On his first day back in office, Trump made good on his campaign promise to crack down on immigration, starting with shutting down the use of an app that let migrants make appointments to request asylum. The Biden administration had allowed 1,450 appointments daily at eight different ports of entry along the 2,000-mile-long U.S.-Mexico border.
Nearly 300,000 people a day tried to get an appointment, some waiting several months before they got lucky. More than 936,500 people had secured appointments since January 2023, according to CBP.

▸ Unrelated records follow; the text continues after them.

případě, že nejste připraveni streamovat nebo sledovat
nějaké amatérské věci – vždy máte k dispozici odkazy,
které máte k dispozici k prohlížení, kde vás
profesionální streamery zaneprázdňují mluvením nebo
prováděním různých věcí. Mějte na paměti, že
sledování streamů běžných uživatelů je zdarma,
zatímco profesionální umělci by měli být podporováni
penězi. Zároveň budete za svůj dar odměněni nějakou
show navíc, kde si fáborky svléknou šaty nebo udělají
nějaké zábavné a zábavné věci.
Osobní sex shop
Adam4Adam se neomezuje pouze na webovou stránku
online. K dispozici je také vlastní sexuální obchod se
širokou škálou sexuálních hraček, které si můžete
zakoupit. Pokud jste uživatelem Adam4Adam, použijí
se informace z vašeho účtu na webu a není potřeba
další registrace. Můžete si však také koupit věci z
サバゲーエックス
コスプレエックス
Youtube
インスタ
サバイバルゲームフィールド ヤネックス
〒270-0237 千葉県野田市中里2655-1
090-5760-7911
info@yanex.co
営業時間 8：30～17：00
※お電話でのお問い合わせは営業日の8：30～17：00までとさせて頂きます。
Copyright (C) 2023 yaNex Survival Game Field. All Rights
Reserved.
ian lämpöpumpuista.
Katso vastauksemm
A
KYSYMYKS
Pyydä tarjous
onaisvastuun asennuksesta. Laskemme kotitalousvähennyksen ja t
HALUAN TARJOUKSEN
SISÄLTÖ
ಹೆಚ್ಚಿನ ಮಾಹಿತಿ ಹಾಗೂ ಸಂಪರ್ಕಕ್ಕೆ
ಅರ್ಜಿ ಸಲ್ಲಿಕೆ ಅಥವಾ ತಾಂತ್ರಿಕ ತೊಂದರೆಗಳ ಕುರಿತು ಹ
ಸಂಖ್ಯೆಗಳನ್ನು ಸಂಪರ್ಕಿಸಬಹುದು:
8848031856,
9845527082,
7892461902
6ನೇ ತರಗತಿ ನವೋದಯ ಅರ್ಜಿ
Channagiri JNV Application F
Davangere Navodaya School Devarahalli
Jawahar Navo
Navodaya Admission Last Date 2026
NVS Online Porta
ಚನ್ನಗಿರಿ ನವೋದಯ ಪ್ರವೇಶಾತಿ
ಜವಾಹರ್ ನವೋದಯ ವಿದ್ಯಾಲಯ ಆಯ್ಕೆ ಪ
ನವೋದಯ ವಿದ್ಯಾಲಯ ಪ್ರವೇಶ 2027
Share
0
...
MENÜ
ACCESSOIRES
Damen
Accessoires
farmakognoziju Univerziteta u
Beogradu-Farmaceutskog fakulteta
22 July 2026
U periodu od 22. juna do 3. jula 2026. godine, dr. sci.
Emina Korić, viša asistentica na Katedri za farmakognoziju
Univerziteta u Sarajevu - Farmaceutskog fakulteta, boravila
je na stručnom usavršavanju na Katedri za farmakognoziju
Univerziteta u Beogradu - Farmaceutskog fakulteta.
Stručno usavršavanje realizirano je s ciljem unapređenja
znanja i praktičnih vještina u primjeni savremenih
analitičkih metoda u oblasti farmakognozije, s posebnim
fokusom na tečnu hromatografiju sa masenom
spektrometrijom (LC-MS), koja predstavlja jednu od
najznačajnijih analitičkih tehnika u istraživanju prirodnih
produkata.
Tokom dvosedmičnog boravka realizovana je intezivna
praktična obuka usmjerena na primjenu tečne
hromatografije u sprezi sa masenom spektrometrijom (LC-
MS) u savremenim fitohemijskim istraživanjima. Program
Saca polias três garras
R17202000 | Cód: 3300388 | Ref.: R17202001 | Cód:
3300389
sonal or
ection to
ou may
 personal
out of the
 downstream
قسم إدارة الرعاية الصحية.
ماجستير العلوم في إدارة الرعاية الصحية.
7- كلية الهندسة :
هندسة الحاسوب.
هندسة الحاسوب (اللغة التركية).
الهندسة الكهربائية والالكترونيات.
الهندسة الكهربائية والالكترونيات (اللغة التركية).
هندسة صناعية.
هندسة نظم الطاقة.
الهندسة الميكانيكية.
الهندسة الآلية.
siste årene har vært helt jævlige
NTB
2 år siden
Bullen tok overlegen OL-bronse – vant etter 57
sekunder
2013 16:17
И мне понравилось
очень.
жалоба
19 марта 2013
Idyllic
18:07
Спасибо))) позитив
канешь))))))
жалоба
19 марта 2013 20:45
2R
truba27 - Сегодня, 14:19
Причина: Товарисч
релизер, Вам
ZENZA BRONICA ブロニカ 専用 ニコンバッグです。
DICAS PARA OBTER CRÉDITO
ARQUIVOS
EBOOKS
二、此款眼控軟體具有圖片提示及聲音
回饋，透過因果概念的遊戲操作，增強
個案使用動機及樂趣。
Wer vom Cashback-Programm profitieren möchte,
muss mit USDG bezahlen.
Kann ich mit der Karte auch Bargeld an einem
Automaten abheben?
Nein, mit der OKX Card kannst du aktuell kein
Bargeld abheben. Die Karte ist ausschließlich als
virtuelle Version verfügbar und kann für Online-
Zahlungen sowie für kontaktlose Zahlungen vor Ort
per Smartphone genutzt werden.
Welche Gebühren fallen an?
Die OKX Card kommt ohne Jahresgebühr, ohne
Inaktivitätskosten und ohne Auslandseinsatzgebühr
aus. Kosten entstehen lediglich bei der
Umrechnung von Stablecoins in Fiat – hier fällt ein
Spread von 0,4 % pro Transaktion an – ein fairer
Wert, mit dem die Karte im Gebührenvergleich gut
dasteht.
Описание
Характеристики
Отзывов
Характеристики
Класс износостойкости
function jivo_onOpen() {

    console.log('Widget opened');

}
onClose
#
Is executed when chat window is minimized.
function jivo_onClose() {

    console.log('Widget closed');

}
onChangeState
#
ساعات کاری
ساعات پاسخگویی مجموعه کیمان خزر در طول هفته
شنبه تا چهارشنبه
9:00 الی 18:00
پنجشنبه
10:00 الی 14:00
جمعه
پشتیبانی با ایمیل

Trump also issued an executive order aimed at ending birthright citizenship and declared an emergency at the border intended to allow the federal government to send the military and National Guard to the U.S.-Mexico border. And he halted refugee resettlement, a program through which thousands of people fleeing war and persecution have entered the U.S.
Migrants immediately felt the impact of Trump’s immigration agenda.
https://www.texastribune.org/2025/01/21 ... ive-order/Almost instantly, Trump’s moves on immigration were challenged.
The American Civil Liberties Union sued to halt the order targeting birthright citizenship and filed a request for a hearing regarding the end of asylum appointments through CBP One, the phone app.
“We are working hard on bringing other lawsuits,” said Cecillia Wang of the ACLU. “We are coming to court in order to stand up for your rights.”
Other lawsuits may follow.
Elora Mukherjee, director of Columbia Law School’s Immigrants’ Rights Clinic, said the executive order ending birthright citizenship is at odds with the 14th Amendment, which assures citizenship for all. She said the executive orders to shut down the border and reinstate “remain in Mexico” — a policy that forces asylum-seekers to wait in Mexico while their cases are pending — violate domestic and international laws, and questioned the justification for declaring a national emergency at the southern border because the number of illegal crossings is currently low.
“Just because the president does it, it doesn’t make it legal,” Mukherjee said. “It doesn’t make it right.”
In South Texas, Andrea Rudnik worried that Trump’s executive orders could cause a chilling effect for organizations like the one she co-founded, Team Brownsville, which provides migrants with humanitarian aid. The organization has already been targeted by Attorney General Ken Paxton, who has launched investigations into several shelters and nonprofits that help migrants.
“We haven’t seen the worst of it yet,” Rudnik said, nodding to Trump’s promised mass deportations. “There’s just a lot of unknown. We will continue to try to serve in the best way that we can. The pathway is not clear at this point.”
Jennifer Babaie, the director of legal services for Las Americas Immigrant Advocacy Center, an El Paso nonprofit that provides migrants with legal services, said she will closely follow how federal agencies try to implement the orders so that she can try to protect people she represents from wrongful deportation.
“These executive orders — no matter your political party — totally disregard civil liberties,” Babaie said. “If a government can come in on day one and put this much restriction on civil liberties, what else would they be willing to do?”
TOS is determined to rule by Fiat. He needs to be reminded that his grandparents were immigrants from Germany. This country was built by immigrants. Even the Native Americans were immigrants that crossed over from Asia to what is now Alaska and down into North and South America. They just did it a few thousand years before Columbus sailed the ocean blue. I wonder how many of his golf courses and club houses along with his hotels and other properties, are maintained by immigrants both legal and illegal?